Подлинные сочинения Фелимона Кучера (Ветер) - страница 126

– Я ничуть не изменился, смею уверить вас, сударь. Я и сейчас жажду приключений. Но было бы смешно вдруг прозваться из-за этого какими-нибудь Бизоньими Яйцами. Вы разве не согласны?

Питерсон пожал плечами.

– Дикари не знают смешных имён. Для них имя выражает определённое качество. Но это качество в той или иной степени присуще хозяину имени. Почему же он должен обижаться или оскорбляться? Если человеку угодно, он может завоевать себе новое прозвище, но не на словах, а на деле. И смею вас заверить, что мужчина с гордостью относится к своему имени, даже если нам с вами оно представляется смешным и нелепым. За каждым именем стоит история, конкретная история. Иногда история бывает смешной, но разве может человек отказаться от того, что с ним произошло? Я знавал одного индейца по имени Волосатая Задница. Его ягодицы и вправду были покрыты тёмными волосами. Плохо ли это? Нет. Просто он один такой среди соплеменников, других с волосатым задом не нашлось. Он особенный. Все мы чем-то отличаемся. Вот вы, например, прозваны в нашему обществе Графом. Но хорошо это или плохо? Кто может знать? Одному по вкусу приходится одно, другому – другое. И мне думается, что это очень хорошо. Наш мир существует лишь потому, что он разнообразен. Представьте на секундочку, что здешние прерии заполнены знакомыми вам стандартными городскими улицами, а индейцы ведут себя так, как должны вести себя обыкновенные обыватели: поутру отправляются на работу, вечером возвращаются домой с зарплатой.
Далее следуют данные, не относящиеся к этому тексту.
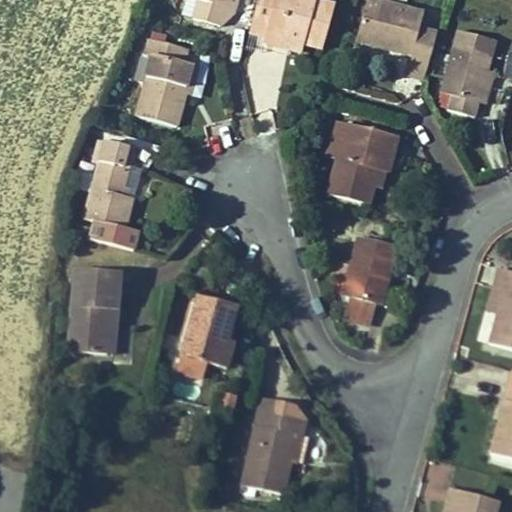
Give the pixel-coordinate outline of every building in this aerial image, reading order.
[(206,0),(206,1),(245,13),(258,0),(206,0)] [(347,45),(358,3),(346,0),(280,0),(273,27),(288,31),(286,38),(306,44),(308,35),(328,40),(347,45)] [(393,0),(384,34),(439,49),(434,68),(450,72),(462,27),(446,23),(450,8),(423,0),(393,0)] [(472,107),(500,114),(504,101),(511,72),(511,35),(483,28),(465,90),(476,93),(472,107)] [(170,45),(177,47),(160,105),(200,116),(209,85),(207,85),(215,58),(209,56),(213,41),(174,30),(170,45)] [(326,49),(328,40),(308,35),(306,44),(326,49)] [(222,60),(215,58),(207,85),(209,85),(214,87),(222,60)] [(352,152),(362,155),(372,121),(362,118),(352,152)] [(362,155),(352,190),(392,202),(398,184),(405,186),(410,169),(412,170),(422,136),(372,121),(362,155)] [(155,145),(124,140),(110,217),(154,225),(159,194),(147,192),(155,145)] [(421,246),(383,236),(367,294),(376,296),(369,318),(391,324),(397,302),(405,305),(421,246)] [(103,263),(88,343),(131,351),(146,271),(103,263)] [(198,353),(237,365),(246,338),(256,306),(217,293),(198,353)] [(483,315),(475,339),(486,343),(494,318),(483,315)] [(254,341),(246,338),(237,365),(246,368),(254,341)] [(189,399),(195,385),(180,378),(174,393),(189,399)] [(316,460),(325,415),(313,399),(299,396),(281,392),(262,480),(304,489),(311,459),(316,460)] [(511,511),(511,500),(470,490),(464,511),(511,511)]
Захотелось бы вам приехать сюда в таком случае?

– Увольте! Мне подавай неожиданное!

– Вот и я о том твержу. Как только одни народы перестанут быть неожиданными для других народов, они перестанут быть собой. Вот это будет настоящая беда…
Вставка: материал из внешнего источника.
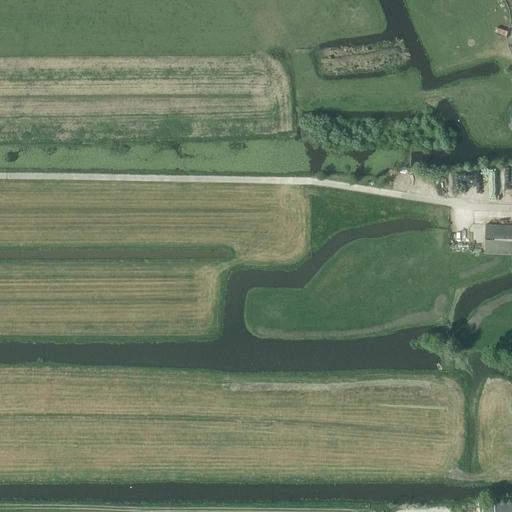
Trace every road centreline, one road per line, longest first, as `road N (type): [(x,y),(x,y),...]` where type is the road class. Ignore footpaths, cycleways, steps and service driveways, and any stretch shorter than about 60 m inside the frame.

ВОЗВРАЩЕНИЕ. ГЛАВА, В КОТОРОЙ МЫ ПРОДОЛЖИЛИ НАШ ПУТЬ В НЕИЗВЕСТНОСТЬ, И В КОТОРОЙ Я ПРОЩАЮСЬ С ЧИТАТЕЛЕМ

Все мы с нескрываемым любопытством разглядывали княгиню Алексееву, а она без тени смущения излагала во всех подробностях события последних дней. Её откровенность иногда казалась мне проявлением сумасшествия, ибо есть вещи, о которых не решишься поведать самому близкому человеку, а не то чтобы рассказывать о них во всеуслышанье. Но женщина ворковала и ворковала. Если закрыть глаза и не вслушиваться в её слова, то можно было подумать, что это ребёнок взахлёб делится впечатлениями о каких-то потрясших его воображение игрушках. Однако Лиза давно вышла из детского возраста, а потому громадная часть её рассказа вызывала во мне не столько интерес слушателя, сколько интерес мужчины, возбуждаемого сексуальным журчанием сладкого женского голоса.